## O que fazer
Diga se cada afirmação a seguir concorda com o texto sobre impostos e renda. Responda sim ou não e cite as palavras exatas do texto que decidem cada caso.
1. Para quem ganha mais de R$10 mil por mês, a educação é o serviço que mais consome tempo e dinheiro.
2. A segurança ocupa 33 dias de trabalho por ano.
3. O levantamento foi feito pelo IBPT.
─── Trecho do texto ───
| |
Brasileiros com rendimentos mensais acima de R$10 mil trabalham do primeiro dia do ano até esta sexta-feira (26) para arcar com tributos e com o pagamento de serviços que deveriam ser oferecidos pelo governo, como saúde, educação e outros.
Os dados são de levantamento realizado pelo IBPT (Instituto Brasileiro de Planejamento Tributário), que revelam que de 1º de janeiro a 2 de junho, todo o dinheiro conseguido com o trabalho foi destinado ao pagamento de tributos por esta faixa de renda.
Já do dia 2 de junho a 26 de setembro, o dinheiro correspondente ao trabalho foi destinado ao pagamento dos serviços essenciais.
TEMPO POR SERVIÇO No caso dos brasileiros com renda acima de R$10 mil, o serviço que mais demanda tempo e dinheiro é a educação. São 37 dias por ano de trabalho destinados a esta despesa, que representa 10,12% da renda bruta desta população.
A saúde vem logo em seguida na lista de despesas que deveriam ser pagas pelo governo, com 33 dias por ano e 9,03% da renda bruta, de acordo com a lista abaixo:
Saúde - 9,03% (33 dias trabalhos no ano) Educação - 10,12% (37 dias trabalhos no ano) Segurança - 7,67% (28 dias trabalhos no ano) Previdência - 4,49% (16 dias trabalhos no ano) Pedágios - 0,72% (3 dias trabalhos no ano) Total (serviços) - 32,03% (117 dias trabalhos no ano)
─── Registros de dados ───
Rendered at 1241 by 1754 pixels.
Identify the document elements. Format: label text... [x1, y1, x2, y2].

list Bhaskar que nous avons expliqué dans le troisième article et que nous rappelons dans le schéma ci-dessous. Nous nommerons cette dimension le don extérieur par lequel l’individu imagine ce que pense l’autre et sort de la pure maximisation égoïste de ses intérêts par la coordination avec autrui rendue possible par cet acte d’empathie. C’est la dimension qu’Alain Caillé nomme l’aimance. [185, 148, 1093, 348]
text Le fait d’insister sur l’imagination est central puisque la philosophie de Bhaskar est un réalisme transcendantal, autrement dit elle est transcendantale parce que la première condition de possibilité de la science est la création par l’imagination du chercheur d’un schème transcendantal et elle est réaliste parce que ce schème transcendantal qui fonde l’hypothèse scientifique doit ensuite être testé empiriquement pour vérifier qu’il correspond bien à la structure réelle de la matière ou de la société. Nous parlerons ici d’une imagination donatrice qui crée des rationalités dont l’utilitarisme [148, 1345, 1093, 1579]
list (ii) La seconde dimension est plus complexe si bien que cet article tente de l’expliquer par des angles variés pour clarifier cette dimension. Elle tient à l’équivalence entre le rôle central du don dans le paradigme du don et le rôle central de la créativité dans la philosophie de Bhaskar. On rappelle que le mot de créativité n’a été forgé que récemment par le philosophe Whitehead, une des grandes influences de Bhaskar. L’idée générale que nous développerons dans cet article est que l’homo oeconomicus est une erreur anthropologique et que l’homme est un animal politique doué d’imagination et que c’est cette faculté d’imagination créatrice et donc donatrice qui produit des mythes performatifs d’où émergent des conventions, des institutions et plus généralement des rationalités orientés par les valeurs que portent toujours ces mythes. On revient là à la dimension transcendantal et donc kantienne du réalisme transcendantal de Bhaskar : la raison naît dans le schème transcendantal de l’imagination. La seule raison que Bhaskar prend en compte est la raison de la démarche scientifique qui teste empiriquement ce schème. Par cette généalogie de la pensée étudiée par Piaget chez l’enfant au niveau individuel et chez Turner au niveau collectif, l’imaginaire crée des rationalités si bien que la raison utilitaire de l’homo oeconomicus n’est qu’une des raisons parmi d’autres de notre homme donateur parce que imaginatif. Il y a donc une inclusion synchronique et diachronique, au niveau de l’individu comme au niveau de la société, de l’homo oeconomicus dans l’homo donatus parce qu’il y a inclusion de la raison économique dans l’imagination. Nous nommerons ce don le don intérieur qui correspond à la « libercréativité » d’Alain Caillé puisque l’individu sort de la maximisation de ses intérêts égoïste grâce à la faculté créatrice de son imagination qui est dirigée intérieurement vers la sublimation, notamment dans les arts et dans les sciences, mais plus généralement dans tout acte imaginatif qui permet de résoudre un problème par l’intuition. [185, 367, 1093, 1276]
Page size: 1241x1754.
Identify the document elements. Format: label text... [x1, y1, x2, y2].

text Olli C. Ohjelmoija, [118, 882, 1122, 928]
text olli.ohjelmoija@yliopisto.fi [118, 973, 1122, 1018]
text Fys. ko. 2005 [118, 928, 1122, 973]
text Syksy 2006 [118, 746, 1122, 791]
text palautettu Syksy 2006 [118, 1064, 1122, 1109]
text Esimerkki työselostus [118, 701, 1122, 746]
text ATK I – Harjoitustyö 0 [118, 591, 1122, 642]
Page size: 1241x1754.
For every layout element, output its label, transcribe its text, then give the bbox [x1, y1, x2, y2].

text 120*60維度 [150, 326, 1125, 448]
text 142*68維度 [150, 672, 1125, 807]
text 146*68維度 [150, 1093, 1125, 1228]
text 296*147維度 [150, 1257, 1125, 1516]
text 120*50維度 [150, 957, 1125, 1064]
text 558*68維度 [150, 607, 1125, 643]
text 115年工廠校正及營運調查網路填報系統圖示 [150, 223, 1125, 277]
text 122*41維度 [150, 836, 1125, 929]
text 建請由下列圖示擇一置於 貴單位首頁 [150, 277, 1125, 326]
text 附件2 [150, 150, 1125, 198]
───
## Resolução
1. Sim: "o serviço que mais demanda tempo e dinheiro é a educação"
2. Não: "Segurança - 7,67% (28 dias trabalhos no ano)"
3. Sim: "levantamento realizado pelo IBPT"